Sen. Richard Blumenthal (D-Conn.), Federal Communication Commissioner Jessica Rosenworcel, and consumers groups called on telephone companies to offer robocall blocking tech to consumers, now that there is no legal impediment standing in the way.
The FCC last month passed new rules updating the Telephone Consumer Protection Act,of 1991, and gave consumers more control over who gets to call their cell phone numbers. In particular, the new regulations allows mobile carriers to offer call-blocking technology, something that was previously prohibited by FCC rules.

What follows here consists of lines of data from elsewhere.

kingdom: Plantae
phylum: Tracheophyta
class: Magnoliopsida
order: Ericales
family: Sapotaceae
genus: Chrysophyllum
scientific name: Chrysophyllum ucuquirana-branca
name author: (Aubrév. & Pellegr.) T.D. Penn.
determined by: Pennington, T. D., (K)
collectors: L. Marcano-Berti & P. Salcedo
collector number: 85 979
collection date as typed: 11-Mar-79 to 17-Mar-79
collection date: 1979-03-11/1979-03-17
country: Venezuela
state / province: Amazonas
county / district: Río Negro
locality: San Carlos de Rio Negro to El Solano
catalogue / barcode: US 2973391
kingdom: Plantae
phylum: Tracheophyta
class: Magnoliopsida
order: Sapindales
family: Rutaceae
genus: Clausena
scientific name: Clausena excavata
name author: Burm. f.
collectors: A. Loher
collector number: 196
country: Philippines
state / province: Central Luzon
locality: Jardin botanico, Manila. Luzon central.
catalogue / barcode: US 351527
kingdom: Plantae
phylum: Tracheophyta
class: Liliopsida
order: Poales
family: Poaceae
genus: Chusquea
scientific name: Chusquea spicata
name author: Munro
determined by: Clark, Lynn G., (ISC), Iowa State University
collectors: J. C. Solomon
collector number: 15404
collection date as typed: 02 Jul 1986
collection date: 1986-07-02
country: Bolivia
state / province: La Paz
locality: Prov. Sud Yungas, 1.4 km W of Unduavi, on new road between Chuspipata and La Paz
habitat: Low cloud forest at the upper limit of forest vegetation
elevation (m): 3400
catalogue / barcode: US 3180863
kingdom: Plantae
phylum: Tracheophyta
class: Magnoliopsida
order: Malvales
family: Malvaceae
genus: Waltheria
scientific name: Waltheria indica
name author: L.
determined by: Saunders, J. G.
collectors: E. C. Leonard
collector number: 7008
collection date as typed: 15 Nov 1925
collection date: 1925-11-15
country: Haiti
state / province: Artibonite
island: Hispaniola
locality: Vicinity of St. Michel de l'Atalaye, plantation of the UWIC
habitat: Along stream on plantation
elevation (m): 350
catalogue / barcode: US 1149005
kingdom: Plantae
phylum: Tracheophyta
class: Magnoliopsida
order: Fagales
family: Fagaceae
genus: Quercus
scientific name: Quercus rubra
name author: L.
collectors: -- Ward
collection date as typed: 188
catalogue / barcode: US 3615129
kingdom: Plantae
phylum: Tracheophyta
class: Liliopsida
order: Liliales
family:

“The companies’ continuing failure to provide immediate easy access to blocking technology makes them an enabler of anti-consumer abuses. A crackdown on robocalls is within ready reach, if only the telephone companies enable consumers to take control,” said Blumenthal in a press conference Monday.
The CTIA, which represents the wireless industry, quickly agreed with the Senator about the negative impact of robocalls on its customers and pointed out the suite of tools the industry currently offers consumers to control who has access to their phones.
” It’s … important that consumers control who they want to hear from since what could be viewed as a nuisance call by one person would be a welcomed communication by another. That’s why the CTIA and its members – individually and collectively – developed a variety of tools, many for free, so that consumers can stop these robocalls and unwanted communications from ‘blacklisting’ phone numbers to downloading apps. We provide a list divided by operating systems on our website, and we encourage consumers to take advantage of them today,” said Brad Gillen, executive vice president, CTIA-The Wireless Association.”